The PC I built last year is acting up. The fans rev up to full power every 10 seconds or so when playing a game. Doesn't matter what game. I checked the temps and they are not warm at all. This is a Corsair H115i I believe that is revving up the fans.

Any ideas?

Check BIOS and/or check the fan software, it might need calibration. It's also possible the CPU is spiking in temps so the fans rev up, that's a guess. Also if you haven't blown out dust in a while, do that.

Balthezor wrote:

Hey all,

The PC I built last year is acting up. The fans rev up to full power every 10 seconds or so when playing a game. Doesn't matter what game. I checked the temps and they are not warm at all. This is a Corsair H115i I believe that is revving up the fans.

Any ideas?

What temps are you checking? Are you running CoreTemp and reading the values out of the processor, or are you using some kind of external measurement on the heatsink?

We've had quite a few liquid coolers fail in this forum; at a first guess, the pump may be giving up or the liquid may be drying out. I had a slow failure on an Intel liquid cooler that drove me bats until I finally figured out I was having temperature problems. I thought it was the Subnautica alpha sucking. It wasn't.

Malor wrote:
Balthezor wrote:

Hey all,

The PC I built last year is acting up. The fans rev up to full power every 10 seconds or so when playing a game. Doesn't matter what game. I checked the temps and they are not warm at all. This is a Corsair H115i I believe that is revving up the fans.

Any ideas?

What temps are you checking? Are you running CoreTemp and reading the values out of the processor, or are you using some kind of external measurement on the heatsink?

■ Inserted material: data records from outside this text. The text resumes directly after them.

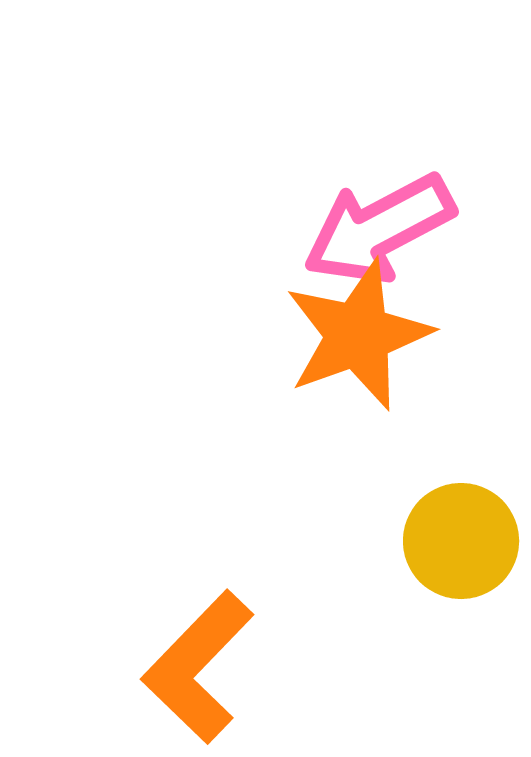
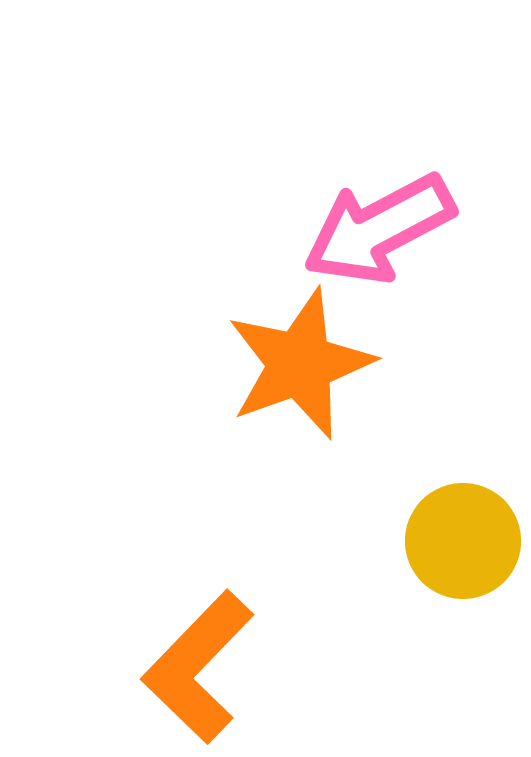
orange star: moved 58 px left, 29 px down
yellow circle: moved 2 px right
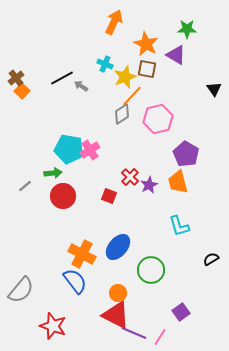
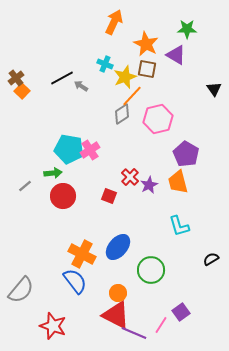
pink line: moved 1 px right, 12 px up
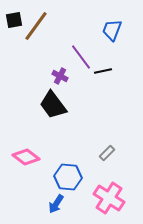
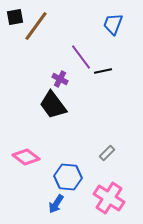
black square: moved 1 px right, 3 px up
blue trapezoid: moved 1 px right, 6 px up
purple cross: moved 3 px down
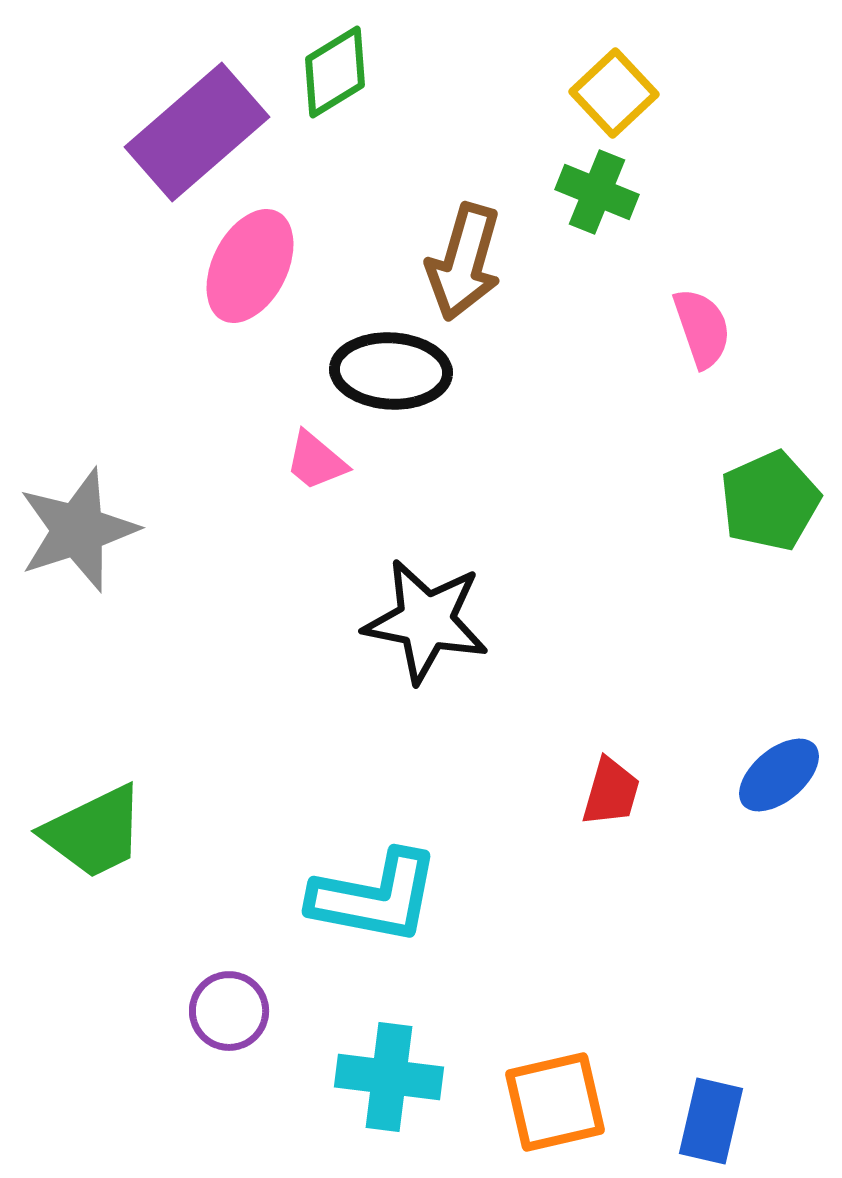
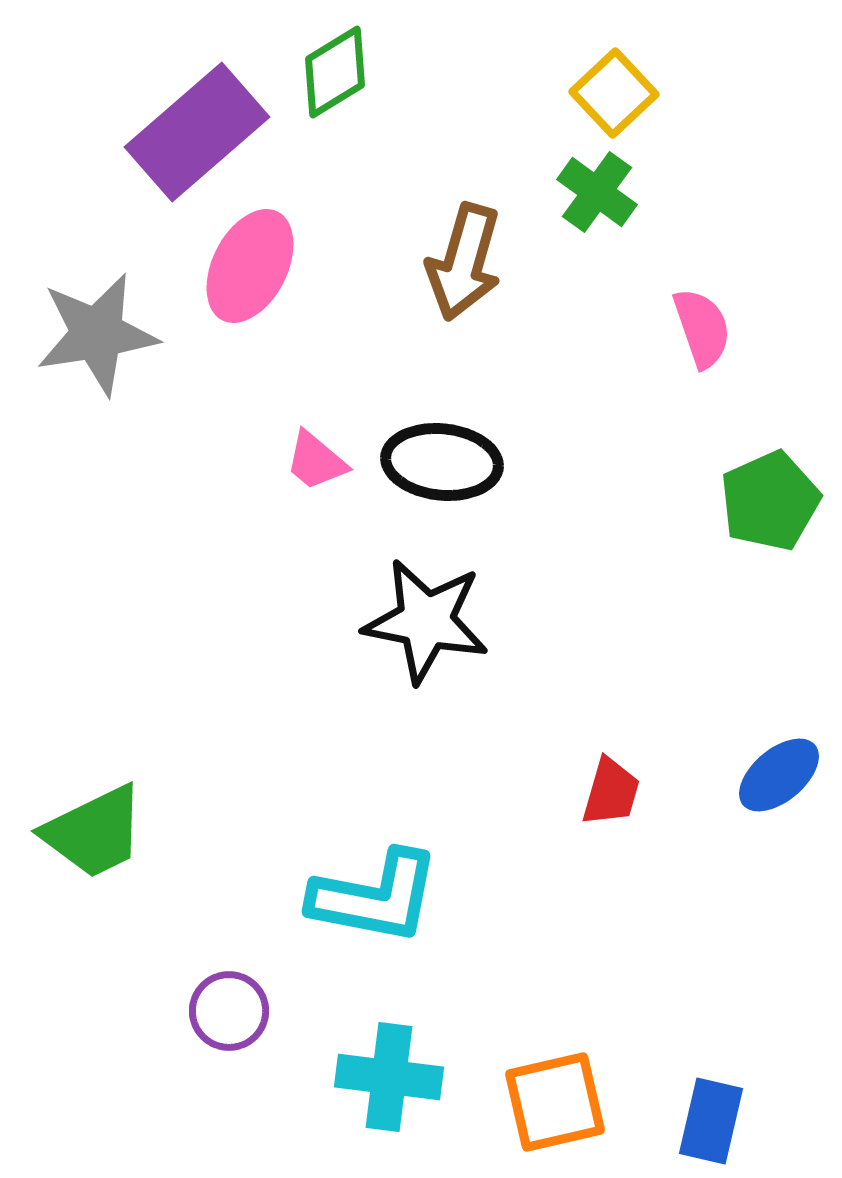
green cross: rotated 14 degrees clockwise
black ellipse: moved 51 px right, 91 px down; rotated 3 degrees clockwise
gray star: moved 19 px right, 196 px up; rotated 9 degrees clockwise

We've had quite a few liquid coolers fail in this forum; at a first guess, the pump may be giving up or the liquid may be drying out. I had a slow failure on an Intel liquid cooler that drove me bats until I finally figured out I was having temperature problems. I thought it was the Subnautica alpha sucking. It wasn't.

Thanks Malor. Temps while playing Division 2 are maxing at 68 C. So not too bad I believe.

Balthezor wrote:

Hey all,

The PC I built last year is acting up. The fans rev up to full power every 10 seconds or so when playing a game. Doesn't matter what game. I checked the temps and they are not warm at all. This is a Corsair H115i I believe that is revving up the fans.

Any ideas?

Are you checking actual CPU temperature or just reading the coolant temp for the 115i? I ask because Corsair sucked at telling you what it's software was actually showing you for a long, long time.

If you're reading your CPU temps in other software then ignore that question.

I'd guess that either the fans are set based on your cpu's temperature and not the coolant's so quick spikes cause them to immediately rev up and back down or the fan curve sucks and doesn't ramp up gradually, and your CPU is riding the line where it's set to crank them up.

I've seen a lot of stock fan curves set this way over the years. It's like 30% at 30 degrees, 50% at 50, but then 80-100% fan speed at like 60-70 and that's just a ton of noise and it doesn't generally increase cooling ability enough to justify all the extra noise.

Along with optimizing the fan curve, on Ryzen individual core temps can spike for very short time periods (fractions of a second). In the BIOS there's an option to have a lag time so the fan won't react if the spike goes away on its own. I typically make that a few seconds to smooth things out.